Marion De Vries

Marion De Vries ( born August 15, 1865 Woodbridge, San Joaquin County, California, † September 11, 1939 ) was an American lawyer and politician. Between 1897 and 1900 he represented the state of California in the U.S. House of Representatives; later he became a federal judge.

Career

Marion De Vries attended the common schools and the San Joaquin College, which he completed in 1886. After a subsequent law studies at the University of Michigan in Ann Arbor and his 1887 was admitted to the bar he began in Stockton to work in this profession. Between 1893 and 1897 he was a deputy district attorney in San Joaquin County. At the same time he proposed as a member of the Democratic Party launched a political career. In the congressional elections of 1896 De Vries was in the second electoral district of California in the U.S. House of Representatives in Washington DC chosen, where he became the successor of Grove L. Johnson on March 4, 1897. After a re-election, he could remain until his resignation on August 20, 1900 in Congress. In this time of the Spanish-American War was from 1898.

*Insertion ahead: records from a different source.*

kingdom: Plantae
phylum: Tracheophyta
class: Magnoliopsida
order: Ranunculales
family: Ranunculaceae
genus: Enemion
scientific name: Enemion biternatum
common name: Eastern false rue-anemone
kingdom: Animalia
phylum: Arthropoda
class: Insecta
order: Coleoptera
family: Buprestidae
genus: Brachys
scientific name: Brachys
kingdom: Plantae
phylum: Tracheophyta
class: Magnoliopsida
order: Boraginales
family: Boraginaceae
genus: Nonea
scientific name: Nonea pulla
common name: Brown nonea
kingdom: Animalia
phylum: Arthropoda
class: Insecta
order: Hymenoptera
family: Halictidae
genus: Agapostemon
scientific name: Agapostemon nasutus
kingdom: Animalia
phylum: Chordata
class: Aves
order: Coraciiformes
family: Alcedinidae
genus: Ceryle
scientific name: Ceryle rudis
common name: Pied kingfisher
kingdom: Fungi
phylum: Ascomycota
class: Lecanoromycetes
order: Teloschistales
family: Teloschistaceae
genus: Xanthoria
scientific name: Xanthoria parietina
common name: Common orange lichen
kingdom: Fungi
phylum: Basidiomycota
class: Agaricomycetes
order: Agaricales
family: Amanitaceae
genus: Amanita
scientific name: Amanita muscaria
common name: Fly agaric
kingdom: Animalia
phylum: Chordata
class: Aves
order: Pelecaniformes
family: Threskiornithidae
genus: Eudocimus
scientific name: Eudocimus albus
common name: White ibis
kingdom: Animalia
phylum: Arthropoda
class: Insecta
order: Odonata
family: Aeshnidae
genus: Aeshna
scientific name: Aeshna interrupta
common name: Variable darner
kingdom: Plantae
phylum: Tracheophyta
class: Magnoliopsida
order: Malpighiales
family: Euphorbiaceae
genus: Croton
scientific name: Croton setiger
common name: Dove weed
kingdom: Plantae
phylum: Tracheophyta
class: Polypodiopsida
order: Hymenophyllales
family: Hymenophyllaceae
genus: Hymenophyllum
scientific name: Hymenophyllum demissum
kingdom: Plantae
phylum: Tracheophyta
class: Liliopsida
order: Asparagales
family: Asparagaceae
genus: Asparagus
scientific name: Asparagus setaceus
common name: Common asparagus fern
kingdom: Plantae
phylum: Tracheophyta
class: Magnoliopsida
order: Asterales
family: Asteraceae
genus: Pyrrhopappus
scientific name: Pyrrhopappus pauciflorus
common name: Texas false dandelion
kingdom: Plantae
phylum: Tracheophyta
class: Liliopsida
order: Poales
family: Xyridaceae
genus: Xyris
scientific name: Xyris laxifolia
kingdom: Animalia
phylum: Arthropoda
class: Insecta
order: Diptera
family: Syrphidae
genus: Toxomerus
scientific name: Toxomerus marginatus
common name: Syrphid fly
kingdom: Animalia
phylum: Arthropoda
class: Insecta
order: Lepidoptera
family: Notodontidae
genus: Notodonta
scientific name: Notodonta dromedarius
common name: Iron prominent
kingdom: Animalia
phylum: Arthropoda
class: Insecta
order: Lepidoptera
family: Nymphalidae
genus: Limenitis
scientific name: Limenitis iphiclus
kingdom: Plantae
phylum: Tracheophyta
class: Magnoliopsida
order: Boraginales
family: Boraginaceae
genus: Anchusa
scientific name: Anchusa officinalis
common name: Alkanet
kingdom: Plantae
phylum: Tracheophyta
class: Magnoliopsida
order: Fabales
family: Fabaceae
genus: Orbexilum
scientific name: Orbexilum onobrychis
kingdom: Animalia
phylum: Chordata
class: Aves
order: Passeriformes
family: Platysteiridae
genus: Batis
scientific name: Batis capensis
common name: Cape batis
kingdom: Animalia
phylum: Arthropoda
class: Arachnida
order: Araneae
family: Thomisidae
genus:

The resignation of De Vries took place after his appointment to a judicial position. Between 1900 and 1910 he was a member of the Advisory Committee on Customs Court in New York City. Since 1906 he was its chairman. From 1910 to 1922 officiated De Vries as a judge on U.S. Court of Appeals for customs matters (United States Court of Customs Appeals ). Thereafter, he practiced in Washington and New York as a lawyer. He died on September 11, 1939 on his ranch near Woodbridge.